Xerocomus cisalpinus Simonini, H. Ladurner & Peintner
Cap up to 7 cm, at first hemispherical then convex, ochraceous, pale brown, greyish brown, olivaceous brown, dark brown to blackish brown, sometimes with reddish tint or entirely red, dry, velvety but very soon cracking and pinkish flesh is revealed in the cracks. Stipe cylindrical to slightly club-shaped, often curved and usually tapering at the base, bright yellow in the upper half, downwards gradually becoming bright red, blueing when bruised. Flesh cream to yellowish in the cap, brownish in the stipe, blueng when exposed to air, most notably in the stipe. Tubes lemon yellow, later pale yellow with olivaceous tint, blueing when injured. Pores concolorous with the tubes, blueing when bruised. Smell not distinctive. Taste not distinctive. Spores 10.5–16 × 4–5.5 μm, striate. Pileipellis (the cap cuticle) a palisadoderm of septate hyphae. Hyphae composed mostly of cylindrical, incrusted cells.
Habitat. In deciduous forests, mycorrhizal mostly with oaks (Quercus), but also with beech (Fagus), pines (Pinus), part of the British records also with cedar (Cedrus).

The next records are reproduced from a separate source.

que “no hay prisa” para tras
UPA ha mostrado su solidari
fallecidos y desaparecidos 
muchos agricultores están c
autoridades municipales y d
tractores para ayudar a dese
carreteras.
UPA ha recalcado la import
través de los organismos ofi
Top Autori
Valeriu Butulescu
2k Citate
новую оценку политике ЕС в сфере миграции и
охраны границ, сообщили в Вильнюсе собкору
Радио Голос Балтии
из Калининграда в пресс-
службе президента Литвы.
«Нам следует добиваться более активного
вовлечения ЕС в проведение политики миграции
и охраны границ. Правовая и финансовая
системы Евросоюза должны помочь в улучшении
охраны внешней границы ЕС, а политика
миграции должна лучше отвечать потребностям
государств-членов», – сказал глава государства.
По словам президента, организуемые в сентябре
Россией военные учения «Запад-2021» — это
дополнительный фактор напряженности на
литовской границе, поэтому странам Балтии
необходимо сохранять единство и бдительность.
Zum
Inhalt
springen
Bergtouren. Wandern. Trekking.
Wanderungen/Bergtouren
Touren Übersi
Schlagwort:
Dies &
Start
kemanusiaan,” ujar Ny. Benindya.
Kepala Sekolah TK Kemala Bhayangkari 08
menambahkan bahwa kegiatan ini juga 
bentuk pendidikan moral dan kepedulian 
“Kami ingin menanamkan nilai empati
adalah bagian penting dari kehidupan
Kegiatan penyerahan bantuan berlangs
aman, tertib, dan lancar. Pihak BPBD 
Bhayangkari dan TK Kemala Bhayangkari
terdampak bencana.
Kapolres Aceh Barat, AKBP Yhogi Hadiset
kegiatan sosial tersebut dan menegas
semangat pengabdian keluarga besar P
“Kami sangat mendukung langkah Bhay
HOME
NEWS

Distribution. Not yet fully understood due to previous confusion with Xerocomus chrysenteron. So far recorded from Belgium, Bulgaria, Denmark, Germany, Great Britain, Hungary, Italy and Sweden, but probably more widespread and overlooked. Outside Europe known from Morocco.
Similarity. Xerocomus cisalpinus might be difficult to recognize in the field. From Xerocomus chrysenteron it is distinguished on the base of its gracile stature and the strate spores. Xerocomus pruinatus which also has striate spores very rarely has cracked cap surface. In addition the spores of Xerocomus cisalpinus are somewhat smaller (usually less than 5 μm wide) than in the two species above.
Hills, A.E. 2008. The genus Xerocomus. A personal view, with a key to the British species. Field Mycology 9(3): 77–96.
Knudsen, H. & Vesterholt, J. [eds.]. 2008. Funga Nordica. Nordsvamp, Kopenhagen.
Ladurner, H. & Simonini, G. 2003. Xerocomus s.l. – In: Fungi Europaei. Vol. 8. Pp. 1–527. Edizioni Candusso, Alassio.
Peintner, U. Ladurner, H. & Simonini, G. 2003. Xerocomus cisalpinus sp. nov., and the delimitation of species in the X. chrysenteron complex based on morphology and rDNA-LSU sequences. – Mycological Research 107: 659–679.
Watling, R. & Hills, A. 2004. A new combination for a newly recorded British bolete. – Kew Bulletin 59: 169.
Watling, R. & Hills, A.E. 2005. Boletes and their allies (revised and enlarged edition). – In: Henderson, D.M., Orton, P.D. & Watling, R. [eds]. British Fungus Flora. Agarics and boleti. Vol. 1. Royal Botanic Garden, Edinburgh.